:: EXERCISE ::
The entries below are to be transcribed in full, without their images.

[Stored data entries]
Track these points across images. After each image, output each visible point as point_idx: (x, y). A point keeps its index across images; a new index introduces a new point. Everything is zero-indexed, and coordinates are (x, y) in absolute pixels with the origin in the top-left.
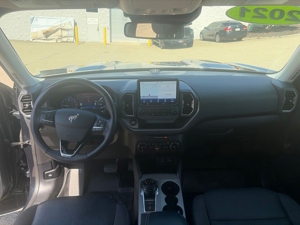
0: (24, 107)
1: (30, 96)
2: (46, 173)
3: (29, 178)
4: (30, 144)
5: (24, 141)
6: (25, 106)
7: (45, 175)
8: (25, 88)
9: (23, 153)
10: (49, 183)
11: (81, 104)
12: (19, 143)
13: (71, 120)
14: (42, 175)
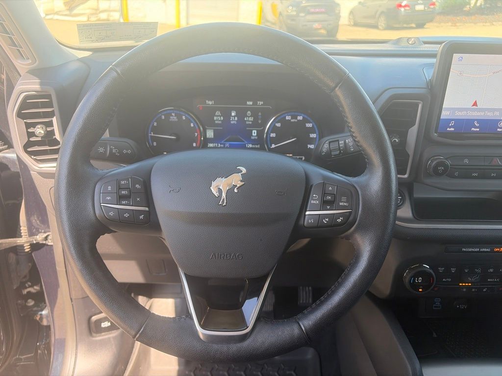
0: (29, 138)
1: (49, 96)
2: (94, 318)
3: (48, 327)
4: (50, 243)
5: (31, 234)
6: (32, 134)
7: (93, 326)
8: (34, 72)
9: (30, 264)
10: (103, 343)
11: (210, 134)
12: (19, 241)
13: (224, 195)
14: (85, 326)
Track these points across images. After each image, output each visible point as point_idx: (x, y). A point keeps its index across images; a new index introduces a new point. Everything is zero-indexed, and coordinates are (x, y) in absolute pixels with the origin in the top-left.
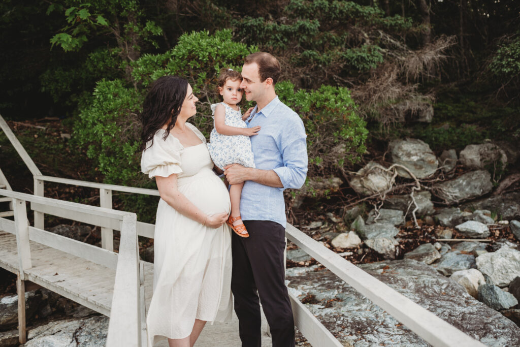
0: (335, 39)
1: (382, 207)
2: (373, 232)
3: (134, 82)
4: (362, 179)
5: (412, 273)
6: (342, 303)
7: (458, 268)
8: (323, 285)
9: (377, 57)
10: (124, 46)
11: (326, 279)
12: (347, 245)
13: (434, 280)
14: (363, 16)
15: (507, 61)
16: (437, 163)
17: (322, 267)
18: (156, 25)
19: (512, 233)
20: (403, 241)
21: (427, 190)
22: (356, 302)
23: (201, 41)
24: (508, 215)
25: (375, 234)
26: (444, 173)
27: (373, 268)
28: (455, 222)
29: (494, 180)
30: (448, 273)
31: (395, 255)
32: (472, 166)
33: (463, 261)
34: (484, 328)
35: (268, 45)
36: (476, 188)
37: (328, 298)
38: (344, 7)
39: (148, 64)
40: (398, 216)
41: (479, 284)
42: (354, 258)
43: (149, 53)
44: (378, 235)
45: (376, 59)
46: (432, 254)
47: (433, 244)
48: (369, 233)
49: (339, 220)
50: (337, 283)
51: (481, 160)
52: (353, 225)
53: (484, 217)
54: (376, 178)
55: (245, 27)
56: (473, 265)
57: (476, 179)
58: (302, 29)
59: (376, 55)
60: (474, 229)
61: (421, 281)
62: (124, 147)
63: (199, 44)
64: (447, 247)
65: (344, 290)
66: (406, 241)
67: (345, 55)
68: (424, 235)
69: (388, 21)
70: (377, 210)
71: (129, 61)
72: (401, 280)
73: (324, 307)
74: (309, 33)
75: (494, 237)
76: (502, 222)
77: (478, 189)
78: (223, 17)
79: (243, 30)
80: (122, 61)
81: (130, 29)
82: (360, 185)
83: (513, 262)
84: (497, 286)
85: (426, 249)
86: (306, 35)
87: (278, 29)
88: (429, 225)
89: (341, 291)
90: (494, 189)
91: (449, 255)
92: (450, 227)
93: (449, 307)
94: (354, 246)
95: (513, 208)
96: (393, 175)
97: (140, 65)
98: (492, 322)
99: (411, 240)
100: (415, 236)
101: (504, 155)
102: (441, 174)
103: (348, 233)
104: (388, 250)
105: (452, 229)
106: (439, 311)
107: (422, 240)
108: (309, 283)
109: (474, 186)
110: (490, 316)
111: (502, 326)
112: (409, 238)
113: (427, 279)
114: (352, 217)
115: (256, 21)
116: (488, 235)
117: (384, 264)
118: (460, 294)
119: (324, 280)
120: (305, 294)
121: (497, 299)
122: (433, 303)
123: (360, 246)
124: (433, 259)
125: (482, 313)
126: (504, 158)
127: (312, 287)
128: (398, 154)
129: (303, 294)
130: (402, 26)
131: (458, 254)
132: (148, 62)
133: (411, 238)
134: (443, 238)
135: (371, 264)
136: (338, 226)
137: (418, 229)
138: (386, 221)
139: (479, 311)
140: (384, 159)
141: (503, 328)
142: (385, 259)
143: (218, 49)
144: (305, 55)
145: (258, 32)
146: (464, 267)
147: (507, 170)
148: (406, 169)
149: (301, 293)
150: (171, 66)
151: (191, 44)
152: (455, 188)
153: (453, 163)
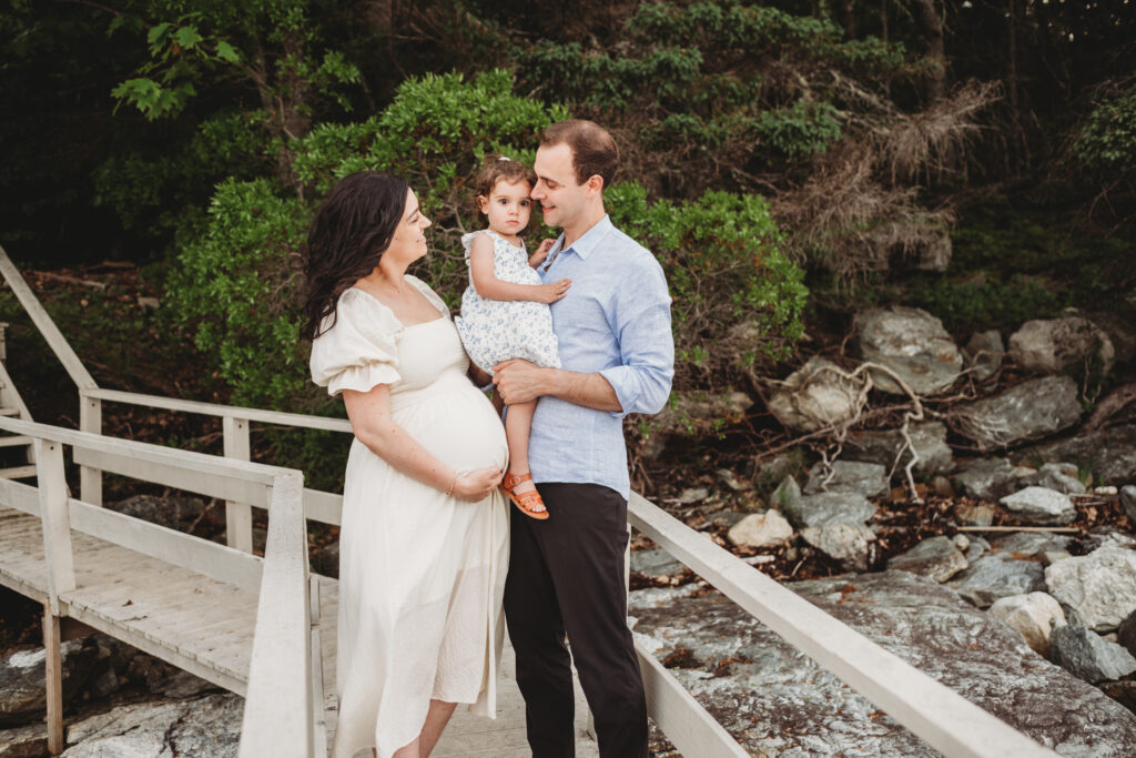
0: (736, 89)
1: (839, 458)
2: (818, 511)
3: (298, 184)
4: (795, 395)
5: (904, 600)
6: (752, 667)
7: (1005, 591)
8: (709, 628)
9: (828, 127)
10: (276, 106)
11: (715, 613)
12: (761, 539)
13: (954, 616)
14: (798, 39)
15: (1113, 135)
16: (959, 359)
17: (709, 588)
18: (345, 61)
19: (1124, 513)
20: (886, 530)
21: (937, 419)
22: (783, 665)
23: (445, 93)
24: (1117, 475)
25: (823, 516)
26: (976, 381)
27: (820, 590)
28: (1000, 490)
29: (1085, 398)
30: (984, 602)
31: (868, 562)
32: (1037, 367)
33: (1017, 574)
34: (1064, 723)
35: (590, 104)
36: (1045, 415)
37: (720, 655)
38: (756, 19)
39: (328, 145)
40: (874, 478)
41: (1052, 625)
42: (778, 568)
43: (331, 122)
44: (829, 517)
45: (825, 133)
46: (948, 561)
47: (951, 537)
48: (809, 513)
49: (745, 485)
50: (740, 622)
51: (1056, 354)
52: (776, 496)
53: (1064, 478)
54: (826, 393)
55: (539, 64)
56: (1039, 584)
57: (1046, 395)
58: (665, 68)
59: (825, 123)
60: (1040, 505)
61: (924, 619)
62: (276, 327)
63: (440, 100)
64: (982, 544)
65: (757, 637)
66: (892, 531)
67: (757, 125)
68: (931, 518)
69: (852, 50)
70: (828, 464)
71: (285, 138)
72: (881, 616)
73: (711, 675)
74: (679, 76)
75: (1086, 523)
76: (1100, 490)
77: (1049, 417)
78: (492, 41)
79: (535, 70)
80: (271, 139)
81: (290, 69)
82: (790, 409)
83: (1127, 578)
84: (1091, 629)
85: (935, 549)
86: (674, 82)
87: (611, 69)
88: (942, 496)
89: (748, 640)
90: (1086, 417)
91: (986, 561)
92: (988, 501)
93: (987, 676)
94: (777, 542)
95: (1126, 458)
96: (862, 387)
97: (310, 147)
98: (1080, 709)
99: (902, 530)
100: (911, 520)
101: (1108, 344)
102: (968, 385)
103: (764, 513)
104: (852, 551)
105: (992, 506)
106: (965, 684)
107: (926, 528)
108: (679, 623)
109: (1041, 410)
110: (1076, 697)
111: (1102, 718)
112: (897, 524)
113: (938, 614)
114: (774, 477)
115: (564, 51)
116: (1072, 518)
117: (844, 583)
118: (1011, 647)
119: (712, 616)
120: (670, 648)
121: (1091, 658)
122: (951, 668)
123: (790, 541)
124: (951, 571)
125: (1059, 690)
126: (1108, 350)
127: (685, 631)
128: (873, 340)
129: (666, 647)
130: (883, 60)
131: (1005, 560)
132: (328, 141)
133: (902, 526)
134: (973, 524)
135: (816, 582)
136: (743, 498)
137: (917, 505)
138: (848, 488)
139: (1052, 685)
140: (842, 351)
141: (1106, 723)
142: (845, 571)
143: (482, 111)
144: (669, 126)
145: (568, 74)
146: (1018, 589)
147: (1113, 375)
148: (891, 372)
149: (661, 646)
150: (380, 149)
151: (422, 102)
152: (999, 414)
153: (994, 360)
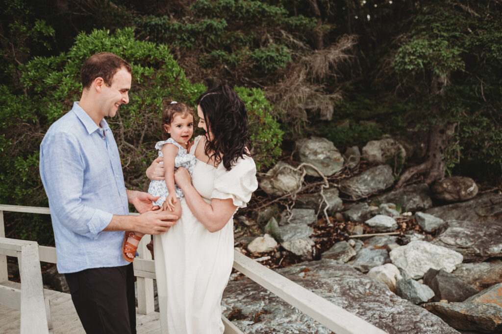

:: EXPECTED ANSWER ::
Track these points across images. After each image, output each visible point as point_idx: (x, y). A point keeps its index across images; a new index introduces a new point. Everything is zero-indexed, and coordinates are (x, y) in absolute pixels with the origin in the top-left.
0: (24, 107)
1: (30, 96)
2: (46, 173)
3: (29, 178)
4: (30, 144)
5: (24, 141)
6: (25, 106)
7: (45, 175)
8: (25, 88)
9: (23, 153)
10: (49, 183)
11: (81, 104)
12: (19, 143)
13: (71, 120)
14: (42, 175)
0: (29, 138)
1: (49, 96)
2: (94, 318)
3: (48, 327)
4: (50, 243)
5: (31, 234)
6: (32, 134)
7: (93, 326)
8: (34, 72)
9: (30, 264)
10: (103, 343)
11: (210, 134)
12: (19, 241)
13: (224, 195)
14: (85, 326)
Track these points across images. After each image, output each visible point as point_idx: (x, y). A point keeps its index across images; a new index introduces a new point. Everything is zero-indexed, and coordinates are (x, y) in absolute pixels with the origin in the top-left.
0: (335, 39)
1: (382, 207)
2: (373, 232)
3: (134, 82)
4: (362, 179)
5: (412, 273)
6: (342, 303)
7: (458, 268)
8: (323, 285)
9: (377, 57)
10: (124, 46)
11: (326, 279)
12: (347, 245)
13: (434, 280)
14: (363, 16)
15: (507, 61)
16: (437, 163)
17: (322, 267)
18: (156, 25)
19: (512, 233)
20: (403, 241)
21: (427, 190)
22: (356, 302)
23: (201, 41)
24: (508, 215)
25: (375, 234)
26: (444, 173)
27: (373, 268)
28: (455, 222)
29: (494, 180)
30: (448, 273)
31: (395, 255)
32: (472, 166)
33: (463, 261)
34: (484, 328)
35: (268, 45)
36: (476, 188)
37: (328, 298)
38: (344, 7)
39: (148, 64)
40: (398, 216)
41: (479, 284)
42: (354, 258)
43: (149, 53)
44: (378, 235)
45: (376, 59)
46: (432, 254)
47: (433, 244)
48: (369, 233)
49: (339, 220)
50: (337, 283)
51: (481, 160)
52: (353, 225)
53: (484, 217)
54: (376, 178)
55: (245, 27)
56: (473, 265)
57: (476, 179)
58: (302, 29)
59: (376, 55)
60: (474, 229)
61: (421, 281)
62: (124, 147)
63: (199, 44)
64: (447, 247)
65: (344, 290)
66: (406, 241)
67: (345, 55)
68: (424, 235)
69: (388, 21)
70: (377, 210)
71: (129, 61)
72: (401, 280)
73: (324, 307)
74: (309, 33)
75: (494, 237)
76: (502, 222)
77: (478, 189)
78: (223, 17)
79: (243, 30)
80: (122, 61)
81: (130, 29)
82: (360, 185)
83: (513, 262)
84: (497, 286)
85: (426, 249)
86: (306, 35)
87: (278, 29)
88: (429, 225)
89: (341, 291)
90: (494, 189)
91: (449, 255)
92: (450, 227)
93: (449, 307)
94: (354, 246)
95: (513, 208)
96: (393, 175)
97: (140, 65)
98: (492, 322)
99: (411, 240)
100: (415, 236)
101: (504, 155)
102: (441, 174)
103: (348, 233)
104: (388, 250)
105: (452, 229)
106: (439, 311)
107: (422, 240)
108: (309, 283)
109: (474, 186)
110: (490, 316)
111: (502, 326)
112: (409, 238)
113: (427, 279)
114: (352, 217)
115: (256, 21)
116: (488, 235)
117: (384, 264)
118: (460, 294)
119: (324, 280)
120: (305, 294)
121: (497, 299)
122: (433, 303)
123: (360, 246)
124: (433, 259)
125: (482, 313)
126: (504, 158)
127: (312, 287)
128: (398, 154)
129: (303, 294)
130: (402, 26)
131: (458, 254)
132: (148, 62)
133: (411, 238)
134: (443, 238)
135: (371, 264)
136: (338, 226)
137: (418, 229)
138: (386, 221)
139: (479, 311)
140: (384, 159)
141: (503, 328)
142: (385, 259)
143: (218, 49)
144: (305, 55)
145: (258, 32)
146: (464, 267)
147: (507, 170)
148: (406, 169)
149: (301, 293)
150: (171, 66)
151: (191, 44)
152: (455, 188)
153: (453, 163)
0: (736, 89)
1: (839, 458)
2: (818, 511)
3: (298, 184)
4: (795, 395)
5: (904, 600)
6: (752, 667)
7: (1005, 591)
8: (709, 628)
9: (828, 127)
10: (276, 106)
11: (715, 613)
12: (761, 539)
13: (954, 616)
14: (798, 39)
15: (1113, 135)
16: (959, 359)
17: (709, 588)
18: (345, 61)
19: (1124, 513)
20: (886, 530)
21: (937, 419)
22: (783, 665)
23: (445, 93)
24: (1117, 475)
25: (823, 516)
26: (976, 381)
27: (820, 590)
28: (1000, 490)
29: (1085, 398)
30: (984, 602)
31: (868, 562)
32: (1037, 367)
33: (1017, 574)
34: (1064, 723)
35: (590, 104)
36: (1045, 415)
37: (720, 655)
38: (756, 19)
39: (328, 145)
40: (874, 478)
41: (1052, 625)
42: (778, 568)
43: (331, 122)
44: (829, 517)
45: (825, 133)
46: (948, 561)
47: (951, 537)
48: (809, 513)
49: (745, 485)
50: (740, 622)
51: (1056, 354)
52: (776, 496)
53: (1064, 478)
54: (826, 393)
55: (539, 64)
56: (1039, 584)
57: (1046, 395)
58: (665, 68)
59: (825, 123)
60: (1040, 505)
61: (924, 619)
62: (276, 327)
63: (440, 100)
64: (982, 544)
65: (757, 637)
66: (892, 531)
67: (757, 125)
68: (931, 518)
69: (852, 50)
70: (828, 464)
71: (285, 138)
72: (881, 616)
73: (711, 675)
74: (679, 76)
75: (1086, 523)
76: (1100, 490)
77: (1049, 417)
78: (492, 41)
79: (535, 70)
80: (271, 139)
81: (290, 69)
82: (790, 409)
83: (1127, 578)
84: (1091, 629)
85: (935, 549)
86: (674, 82)
87: (611, 69)
88: (942, 496)
89: (748, 640)
90: (1086, 417)
91: (986, 561)
92: (988, 501)
93: (987, 676)
94: (777, 542)
95: (1126, 458)
96: (862, 387)
97: (310, 147)
98: (1080, 709)
99: (902, 530)
100: (911, 520)
101: (1108, 344)
102: (968, 385)
103: (764, 513)
104: (852, 551)
105: (992, 506)
106: (965, 684)
107: (926, 528)
108: (679, 623)
109: (1041, 410)
110: (1076, 697)
111: (1102, 718)
112: (897, 524)
113: (938, 614)
114: (774, 477)
115: (564, 51)
116: (1072, 518)
117: (844, 583)
118: (1011, 647)
119: (712, 616)
120: (670, 648)
121: (1091, 658)
122: (951, 668)
123: (790, 541)
124: (951, 571)
125: (1059, 690)
126: (1108, 350)
127: (685, 631)
128: (873, 340)
129: (666, 647)
130: (883, 60)
131: (1005, 560)
132: (328, 141)
133: (902, 526)
134: (973, 524)
135: (816, 582)
136: (743, 498)
137: (917, 505)
138: (848, 488)
139: (1052, 685)
140: (842, 351)
141: (1106, 723)
142: (845, 571)
143: (482, 111)
144: (669, 126)
145: (568, 74)
146: (1018, 589)
147: (1113, 375)
148: (891, 372)
149: (661, 646)
150: (380, 149)
151: (422, 102)
152: (999, 414)
153: (994, 360)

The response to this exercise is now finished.